Directive: Print the lines of the entries verbatim, starting at the line that contains "O evento de" and ending at the line that contains "Informações".
START Supplied material
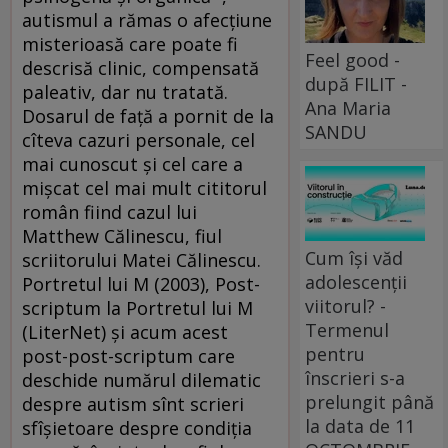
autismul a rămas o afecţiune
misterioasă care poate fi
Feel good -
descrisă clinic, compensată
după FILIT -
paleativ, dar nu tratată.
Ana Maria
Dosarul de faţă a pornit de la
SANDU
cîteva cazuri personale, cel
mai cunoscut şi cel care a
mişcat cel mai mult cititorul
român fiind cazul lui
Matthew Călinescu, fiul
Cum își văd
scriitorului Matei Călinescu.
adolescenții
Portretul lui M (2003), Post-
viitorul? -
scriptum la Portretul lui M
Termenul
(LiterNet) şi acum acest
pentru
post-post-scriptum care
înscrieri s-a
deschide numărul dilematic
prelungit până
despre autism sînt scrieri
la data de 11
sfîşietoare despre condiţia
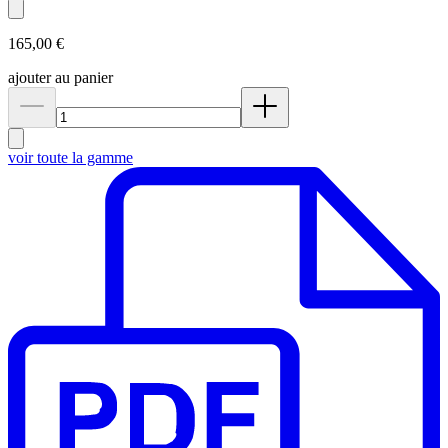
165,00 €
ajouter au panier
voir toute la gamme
END Supplied material
START Supplied material
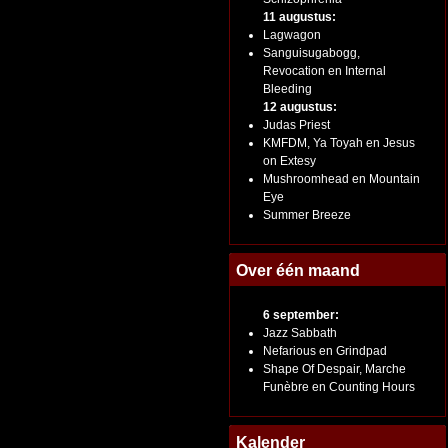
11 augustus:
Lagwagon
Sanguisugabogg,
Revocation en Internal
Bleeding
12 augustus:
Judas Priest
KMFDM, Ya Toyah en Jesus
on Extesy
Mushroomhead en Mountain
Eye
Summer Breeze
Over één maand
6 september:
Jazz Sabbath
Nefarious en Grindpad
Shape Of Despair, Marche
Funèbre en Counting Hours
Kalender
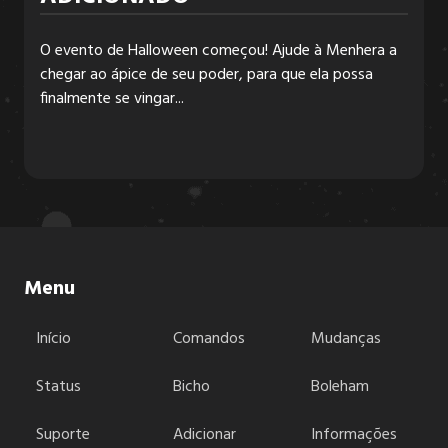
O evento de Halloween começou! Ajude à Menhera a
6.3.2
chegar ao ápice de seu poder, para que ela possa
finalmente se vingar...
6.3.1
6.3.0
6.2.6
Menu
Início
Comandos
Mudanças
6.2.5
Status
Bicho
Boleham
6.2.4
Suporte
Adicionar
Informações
END Supplied material
Finished exercise:
O evento de Halloween começou! Ajude à Menhera a
6.3.2
chegar ao ápice de seu poder, para que ela possa
finalmente se vingar...
6.3.1
6.3.0
6.2.6
Menu
Início
Comandos
Mudanças
6.2.5
Status
Bicho
Boleham
6.2.4
Suporte
Adicionar
Informações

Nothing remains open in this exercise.